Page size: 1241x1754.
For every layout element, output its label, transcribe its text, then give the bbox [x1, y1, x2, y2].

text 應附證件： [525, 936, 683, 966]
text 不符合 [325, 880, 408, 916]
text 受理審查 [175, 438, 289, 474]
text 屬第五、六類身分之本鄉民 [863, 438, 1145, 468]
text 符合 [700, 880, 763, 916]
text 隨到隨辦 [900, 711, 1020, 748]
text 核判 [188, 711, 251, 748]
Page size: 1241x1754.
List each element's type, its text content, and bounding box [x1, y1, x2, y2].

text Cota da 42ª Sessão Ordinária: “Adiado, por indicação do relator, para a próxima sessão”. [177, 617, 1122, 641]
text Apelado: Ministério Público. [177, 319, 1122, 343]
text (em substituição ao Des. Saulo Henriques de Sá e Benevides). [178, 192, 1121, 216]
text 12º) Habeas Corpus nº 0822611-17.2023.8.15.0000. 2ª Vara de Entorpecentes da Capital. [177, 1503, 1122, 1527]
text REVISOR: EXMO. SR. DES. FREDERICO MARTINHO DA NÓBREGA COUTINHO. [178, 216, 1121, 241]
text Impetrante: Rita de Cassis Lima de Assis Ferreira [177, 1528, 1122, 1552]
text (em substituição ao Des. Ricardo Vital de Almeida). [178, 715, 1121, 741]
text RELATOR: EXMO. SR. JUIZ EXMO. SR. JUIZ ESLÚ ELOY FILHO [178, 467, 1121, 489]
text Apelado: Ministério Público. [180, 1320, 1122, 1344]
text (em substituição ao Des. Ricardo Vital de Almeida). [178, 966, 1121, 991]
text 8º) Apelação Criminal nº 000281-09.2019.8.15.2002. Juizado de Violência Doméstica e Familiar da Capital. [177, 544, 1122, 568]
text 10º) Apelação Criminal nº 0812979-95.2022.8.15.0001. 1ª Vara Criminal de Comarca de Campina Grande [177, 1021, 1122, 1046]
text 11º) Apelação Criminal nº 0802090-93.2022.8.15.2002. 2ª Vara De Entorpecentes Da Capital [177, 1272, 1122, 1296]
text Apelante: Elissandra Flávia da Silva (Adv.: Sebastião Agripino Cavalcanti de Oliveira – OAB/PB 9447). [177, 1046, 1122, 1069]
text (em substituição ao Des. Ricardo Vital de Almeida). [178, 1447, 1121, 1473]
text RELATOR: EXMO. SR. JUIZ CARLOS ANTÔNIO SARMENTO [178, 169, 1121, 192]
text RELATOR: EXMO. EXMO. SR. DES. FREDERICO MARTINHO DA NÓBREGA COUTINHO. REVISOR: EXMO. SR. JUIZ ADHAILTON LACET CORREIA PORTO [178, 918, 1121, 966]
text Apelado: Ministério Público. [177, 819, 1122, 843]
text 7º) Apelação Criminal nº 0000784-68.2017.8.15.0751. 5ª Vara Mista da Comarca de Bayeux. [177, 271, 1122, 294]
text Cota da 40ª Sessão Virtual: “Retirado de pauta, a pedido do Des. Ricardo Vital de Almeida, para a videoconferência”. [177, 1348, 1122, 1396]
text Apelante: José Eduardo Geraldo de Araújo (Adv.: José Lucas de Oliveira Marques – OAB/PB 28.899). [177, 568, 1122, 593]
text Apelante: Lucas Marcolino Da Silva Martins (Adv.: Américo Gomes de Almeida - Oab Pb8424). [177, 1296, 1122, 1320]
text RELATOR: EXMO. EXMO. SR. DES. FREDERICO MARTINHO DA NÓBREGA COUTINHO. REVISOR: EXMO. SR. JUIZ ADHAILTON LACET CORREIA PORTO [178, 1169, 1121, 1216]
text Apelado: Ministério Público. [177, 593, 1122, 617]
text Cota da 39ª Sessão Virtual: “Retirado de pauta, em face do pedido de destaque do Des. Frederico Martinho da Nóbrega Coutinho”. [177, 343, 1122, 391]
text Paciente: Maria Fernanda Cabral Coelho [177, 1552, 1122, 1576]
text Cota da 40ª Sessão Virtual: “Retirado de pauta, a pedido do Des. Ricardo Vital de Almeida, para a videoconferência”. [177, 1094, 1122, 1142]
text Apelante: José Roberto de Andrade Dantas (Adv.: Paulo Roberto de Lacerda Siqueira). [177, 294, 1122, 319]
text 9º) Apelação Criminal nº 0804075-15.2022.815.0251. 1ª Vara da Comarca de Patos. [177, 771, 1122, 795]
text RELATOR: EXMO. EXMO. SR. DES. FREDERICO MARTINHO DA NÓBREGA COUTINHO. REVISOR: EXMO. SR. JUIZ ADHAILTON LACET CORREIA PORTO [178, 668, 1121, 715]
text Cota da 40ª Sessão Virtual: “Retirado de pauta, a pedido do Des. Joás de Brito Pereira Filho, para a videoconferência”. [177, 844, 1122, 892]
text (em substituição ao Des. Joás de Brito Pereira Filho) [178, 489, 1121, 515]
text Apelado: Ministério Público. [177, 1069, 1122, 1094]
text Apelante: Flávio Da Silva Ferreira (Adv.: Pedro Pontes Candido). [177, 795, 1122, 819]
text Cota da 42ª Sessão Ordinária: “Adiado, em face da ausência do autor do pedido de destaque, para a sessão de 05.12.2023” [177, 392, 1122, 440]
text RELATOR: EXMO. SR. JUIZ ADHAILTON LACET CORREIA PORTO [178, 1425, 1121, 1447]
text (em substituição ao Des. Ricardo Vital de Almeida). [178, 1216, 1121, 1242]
•••••
* STATED PROBLEM *
Collect every line in the listing that contains the string "pauta", treating uppercase and lowercase letters as distinct.

* WRITTEN RESPONSE *
text Cota da 40ª Sessão Virtual: “Retirado de pauta, a pedido do Des. Ricardo Vital de Almeida, para a videoconferência”. [177, 1348, 1122, 1396]
text Cota da 39ª Sessão Virtual: “Retirado de pauta, em face do pedido de destaque do Des. Frederico Martinho da Nóbrega Coutinho”. [177, 343, 1122, 391]
text Cota da 40ª Sessão Virtual: “Retirado de pauta, a pedido do Des. Ricardo Vital de Almeida, para a videoconferência”. [177, 1094, 1122, 1142]
text Cota da 40ª Sessão Virtual: “Retirado de pauta, a pedido do Des. Joás de Brito Pereira Filho, para a videoconferência”. [177, 844, 1122, 892]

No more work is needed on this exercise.